3/8/18

Two post’s in one week, that hasn’t happened in quite a while. This way, as you can tell from my last post, has been somewhat rough. Early this week I considered suicide, and I know it wasn’t me thinking clearly. I guess that’s the part that is the hardest to deal with when going through all of this, I am constantly fighting my depression, anxiety, and CPTSD. I am NOT my depression, anxiety, or CPTSD, but that does not mean that they aren’t there.

I see it like this, there are four people: Yourself, Depression, Anxiety, and CPTSD. We are all separate. Now, imagine that you are standing in a huge room filled with people sitting, but you standing in the middle with Depression, Anxiety, and CPTSD standing all around you. You are doing nothing wrong, but suddenly Depression, Anxiety, and CPTSD start screaming at you on the top of their lungs, so loud that you can’t even hear yourself think while everyone else is talking loud and acting like nothing is wrong.

Depression is screaming “You are worthless, pathetic, nothing. Why are you even still hear, why don’t you just kill yourself because you are worth nothing anyway.”
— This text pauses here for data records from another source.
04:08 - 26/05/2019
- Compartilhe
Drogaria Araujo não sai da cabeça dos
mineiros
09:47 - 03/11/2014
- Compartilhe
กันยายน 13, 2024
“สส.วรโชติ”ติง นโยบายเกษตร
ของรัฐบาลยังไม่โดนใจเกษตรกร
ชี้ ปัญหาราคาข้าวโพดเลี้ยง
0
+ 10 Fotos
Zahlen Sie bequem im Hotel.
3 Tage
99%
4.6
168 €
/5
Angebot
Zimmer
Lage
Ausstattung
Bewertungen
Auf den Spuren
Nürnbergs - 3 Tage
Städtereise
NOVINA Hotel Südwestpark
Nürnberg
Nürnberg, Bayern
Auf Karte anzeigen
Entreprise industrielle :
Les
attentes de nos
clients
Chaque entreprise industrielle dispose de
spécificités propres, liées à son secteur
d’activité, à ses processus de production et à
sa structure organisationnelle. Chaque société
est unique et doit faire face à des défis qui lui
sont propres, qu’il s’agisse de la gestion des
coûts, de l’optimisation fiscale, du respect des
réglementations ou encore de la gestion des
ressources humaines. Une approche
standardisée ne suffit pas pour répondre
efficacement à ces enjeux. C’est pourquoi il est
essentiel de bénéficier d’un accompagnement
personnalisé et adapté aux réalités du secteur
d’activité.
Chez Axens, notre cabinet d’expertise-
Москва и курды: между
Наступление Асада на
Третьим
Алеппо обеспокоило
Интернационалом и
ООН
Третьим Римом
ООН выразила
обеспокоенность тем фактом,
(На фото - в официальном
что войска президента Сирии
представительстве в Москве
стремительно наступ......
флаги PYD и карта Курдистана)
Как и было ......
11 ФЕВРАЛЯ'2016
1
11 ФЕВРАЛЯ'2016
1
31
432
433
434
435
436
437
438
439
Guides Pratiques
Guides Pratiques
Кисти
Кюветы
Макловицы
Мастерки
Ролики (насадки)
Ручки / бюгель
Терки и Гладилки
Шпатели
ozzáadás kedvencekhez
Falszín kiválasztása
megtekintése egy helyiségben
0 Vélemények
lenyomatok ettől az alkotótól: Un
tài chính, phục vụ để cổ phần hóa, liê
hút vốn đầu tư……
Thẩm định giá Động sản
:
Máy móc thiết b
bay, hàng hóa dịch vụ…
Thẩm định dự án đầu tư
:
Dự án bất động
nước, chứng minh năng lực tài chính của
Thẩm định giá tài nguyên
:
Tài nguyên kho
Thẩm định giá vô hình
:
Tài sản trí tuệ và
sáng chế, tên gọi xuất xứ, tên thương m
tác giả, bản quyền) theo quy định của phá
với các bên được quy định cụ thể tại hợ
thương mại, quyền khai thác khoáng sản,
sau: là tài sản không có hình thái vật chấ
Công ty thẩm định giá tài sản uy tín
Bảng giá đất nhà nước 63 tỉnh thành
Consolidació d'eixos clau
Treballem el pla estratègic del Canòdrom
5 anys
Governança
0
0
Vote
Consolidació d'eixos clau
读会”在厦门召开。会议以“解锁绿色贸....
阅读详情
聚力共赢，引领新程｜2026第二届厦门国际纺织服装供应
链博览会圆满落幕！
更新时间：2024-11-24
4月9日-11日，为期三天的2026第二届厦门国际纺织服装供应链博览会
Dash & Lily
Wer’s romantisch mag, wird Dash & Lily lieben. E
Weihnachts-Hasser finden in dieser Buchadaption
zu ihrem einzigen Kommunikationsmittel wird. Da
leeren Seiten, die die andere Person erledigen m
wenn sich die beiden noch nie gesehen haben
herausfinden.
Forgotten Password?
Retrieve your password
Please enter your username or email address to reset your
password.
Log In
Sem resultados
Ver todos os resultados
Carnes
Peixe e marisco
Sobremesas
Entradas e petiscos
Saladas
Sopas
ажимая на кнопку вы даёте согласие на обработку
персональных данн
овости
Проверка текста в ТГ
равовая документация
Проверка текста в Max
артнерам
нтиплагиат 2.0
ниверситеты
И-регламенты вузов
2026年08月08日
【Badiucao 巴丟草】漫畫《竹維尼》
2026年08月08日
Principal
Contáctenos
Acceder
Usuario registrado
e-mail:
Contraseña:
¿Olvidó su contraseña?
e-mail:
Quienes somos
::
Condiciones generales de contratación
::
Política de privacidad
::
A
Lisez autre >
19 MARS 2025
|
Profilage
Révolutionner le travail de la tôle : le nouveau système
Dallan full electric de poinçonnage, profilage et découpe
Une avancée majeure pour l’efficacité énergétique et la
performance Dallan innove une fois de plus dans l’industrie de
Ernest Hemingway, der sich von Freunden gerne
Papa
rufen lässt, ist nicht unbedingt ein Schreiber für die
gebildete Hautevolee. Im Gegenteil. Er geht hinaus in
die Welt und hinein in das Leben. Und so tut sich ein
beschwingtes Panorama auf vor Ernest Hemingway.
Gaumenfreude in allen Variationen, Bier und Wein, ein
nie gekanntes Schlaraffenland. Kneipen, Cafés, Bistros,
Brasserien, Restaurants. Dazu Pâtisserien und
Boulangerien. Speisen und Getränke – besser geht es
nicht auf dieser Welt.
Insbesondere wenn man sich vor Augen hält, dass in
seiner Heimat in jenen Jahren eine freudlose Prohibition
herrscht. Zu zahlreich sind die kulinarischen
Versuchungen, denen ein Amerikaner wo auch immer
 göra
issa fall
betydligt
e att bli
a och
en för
Anxiety is screaming “Oh my god we are gonna die you need to run this is a emergency I don’t know what is wrong right now but something will be wrong and what if they see you what will they think oh my god oh my god run!!!!”

CPTSD is screaming “Remember that time you were sexually abused, what about that time your dad threatened you, or that time your parents made you stand in the living room in bra and underwear and checked your body for cuts and still called your feelings invalid. Don’t forget those, but just in case I will remind you every ten minutes.”

No matter where you go, Depression, Anxiety, and CPTSD are with you, surrounding you. That is what it feels like for me all day everyday. Its like these three people are in your head screaming at you and never stop, all while you are trying to make them stay quiet so you can be “okay”. The worst part is that nobody else knows what is going on in your head other than the few people you have told that have been through it themselves. It’s a fight I go through everyday and never know how hard the fight may the next day. Lastly, imagine going through this every single day since you were a child. Sometimes you just need a day to take a breather and rest, but you don’t get that chance with this. You just have to remain strong and tell yourself that someday things will be better, even though there is always a piece of you that doesn’t know that for sure.

To those of you that read this and know exactly what I am talking about, I am so sorry you go through this. Nobody deserves to know what any of the feelings I post on here feel like, and if you ever think about giving up, remember that you are not alone and while you might now see a good future now, someday you will and you will be so happy you kept fighting. I love you and I will always support you because you are a beautiful person who deserves the world. You are so strong, never forget that.